For decades, the only commercially viable way to store energy at any scale was pumped hydro-electric, whereby water is pumped from a lower reservoir off peak and released to drive turbines when demand is high.
However, pumped hydro is a technology that has specific requirements, namely a valley suitable for a dam and an upper and lower reservoir.
Another option was needed, one that is less geographically constrained. But as recently as 2016, a report from McKinsey & Co. observed that many companies believe ‘that [battery] storage will not be economical any time soon. That pessimism cannot be dismissed. The transformative future of energy storage has been just around the corner for some time, and at the moment, storage constitutes a very small drop in a very large ocean.’
But in that same year, battery storage projects were installed in Australia and the United States in response to two different disasters – the overloading of the grid due to some of the most severe storms in half a century in South Australia, and the huge leak at the Aliso Canyon gas storage facility in California. Both projects were deployed within months and quickly proved their reliability and versatility. Battery storage had proved itself. At the same time, the cost was falling rapidly, mainly driven by the development of the electric vehicle market.
Since then, growth in the stationary storage market has been remarkable. In 2018, deployment grew 147 per cent, and energy research firm Wood Mackenzie predicts that the global market will grow 13-fold by 2024, from 12GWh to 158GWh.
The growth is being driven by a number of factors, including the rapid expansion of wind and solar power and the increasing focus on electric vehicles in transportation. “We’re already seeing that renewable technologies are the cheapest source of electricity in many countries. After 2030, renewables will dominate the electricity system,” says Pilar Gonzales, Innovation Manager at Iberdrola. “Because wind and solar are variable, they need energy storage to integrate them into the system – long duration, daily and minute-to-minute.”
An entirely new sector based on energy storage is emerging, offering services to power users and providers. John Carrington, CEO of Stem, a California-based storage company, says that “the growth of storage is changing the way we produce, manage, and consume energy.”
Stem uses an artificial intelligence software platform to leverage the storage of lithium-ion batteries installed at commercial and industrial sites. “Batteries are dumb. We make them intelligent,” he says. “We can offer a variety of different services at the same time from the same batteries.”
These include frequency regulation where an energy storage system can be charged or discharged to alleviate demands on the grid, peak shaving, which reduces demand enough to remove the need for inefficient peak power plants to be brought online and selling power into the wholesale market.
“Utilities don’t like the exporting nature of solar.

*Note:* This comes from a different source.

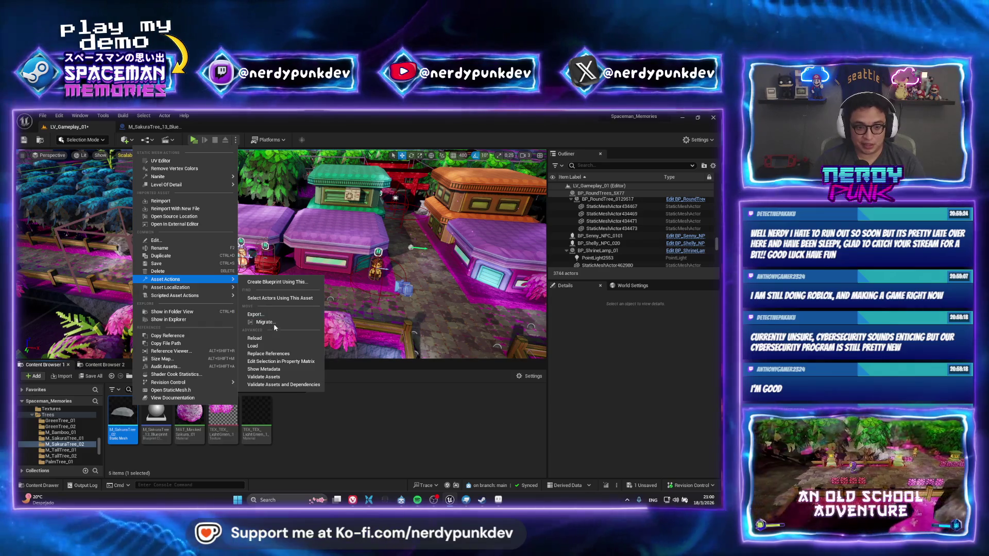
{"action": "left_click", "coordinate": [282, 315]}
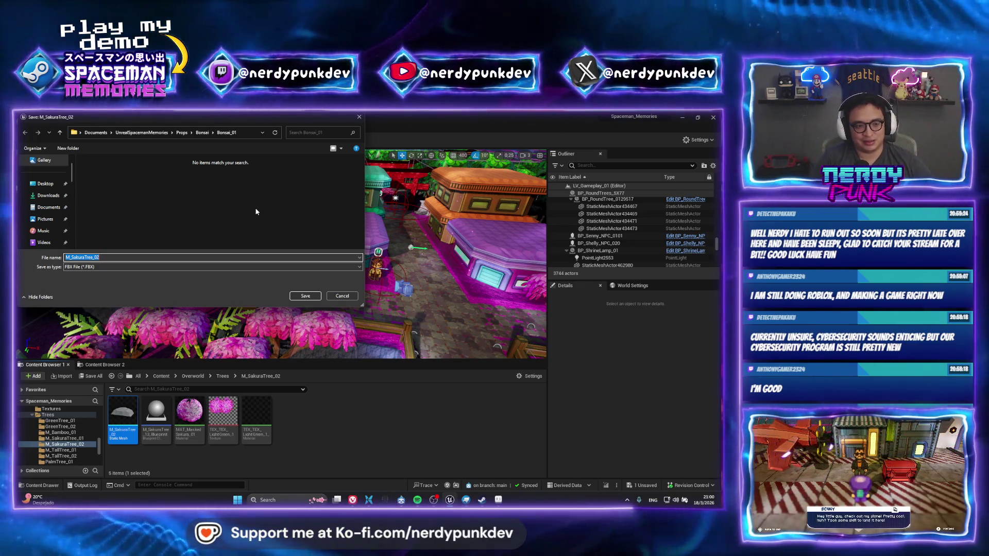
Step: Trim the export file name and confirm the FBX save into Bonsai_01
{"action": "left_click", "coordinate": [123, 259]}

Most of the biggest cities are also the oldest, with the oldest grids. We can site batteries strategically near parts of the grid that are most constrained.”
Batteries offer ideal storage for up to four hours, for users ranging from large utilities to industrial facilities and individual households. “If you want to get the most out of the energy you produce at home, then it’s good to have a battery,” Gonzales says, “but it is much more sensible to have a centralised battery. You get more out of it if it is connected to the network, which can move energy from one point to another.”

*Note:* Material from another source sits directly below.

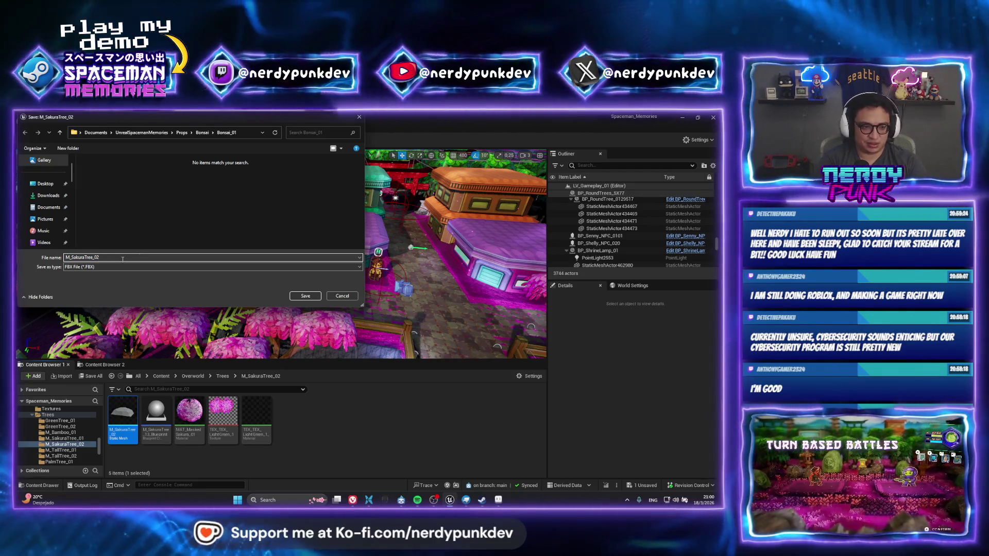
{"action": "key", "text": "BackSpace"}
{"action": "type", "text": "Leav"}
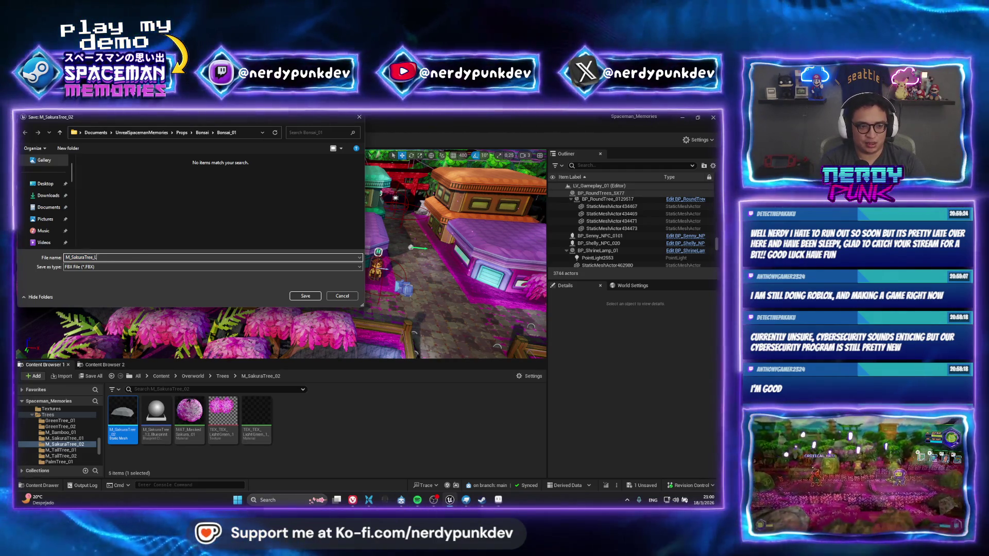
{"action": "key", "text": "Return"}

Solutions are also emerging for personalised energy storage. Tespack, started by former Bolivian Army Special Forces soldier Mario Aguilera, produces wearable technology and portable solar panels that are used by the military, relief agencies and “anyone who lives and works outdoors”. Aguilera’s inspiration for setting up the company was when he experienced loss of power while training with his unit in remote areas of South America. “Everyone should be able to generate their own energy on demand to recharge their own devices,” says Aguilera.
There is also a need for storing energy over longer time frames, for which batteries are ill-suited. The vast majority of long-term storage is pumped hydro and that situation is unlikely to change in the short to medium term.
Despite the geographical constraints to new sites, there is a lot of potential to repower existing hydro facilities. Additionally, researchers are exploring the possibility of creating sub-surface pumped hydro using underground reservoirs such as caverns, abandoned mines and man-made reservoirs.
Other options include compressed air energy storage, whereby compressed air is stored in underground caverns. When the air is decompressed through a turbine the resulting energy powers a generator. This solution has shown some promise but again needs specific geographical conditions. There are only a few projects in operation or under construction, mainly in the US and Germany, and one of the technology’s biggest challenges is the amount of energy lost in compressing and decompressing the air.
The same issue affects hydrogen storage, which is seen as a long-term solution because it can be used in cars, shipping and aviation, as well as to produce power. “There is potential for hydrogen production, but the problem is efficiency and cost,” says Iberdrola’s Gonzales. “The efficiency of using electricity to produce hydrogen and converting it back to electricity is only about 30 per cent and the costs are very high.”
Notwithstanding exponential growth, surging demand and a raft of new technologies, the sector is still, ultimately, nascent. Stem’s John Carrington observes, “Making money out of long-term storage is tough. I do think we will see seasonal storage in the next few years, but it will be a different technology. The cost has to be so low to make it viable and no-one has figured that out yet.”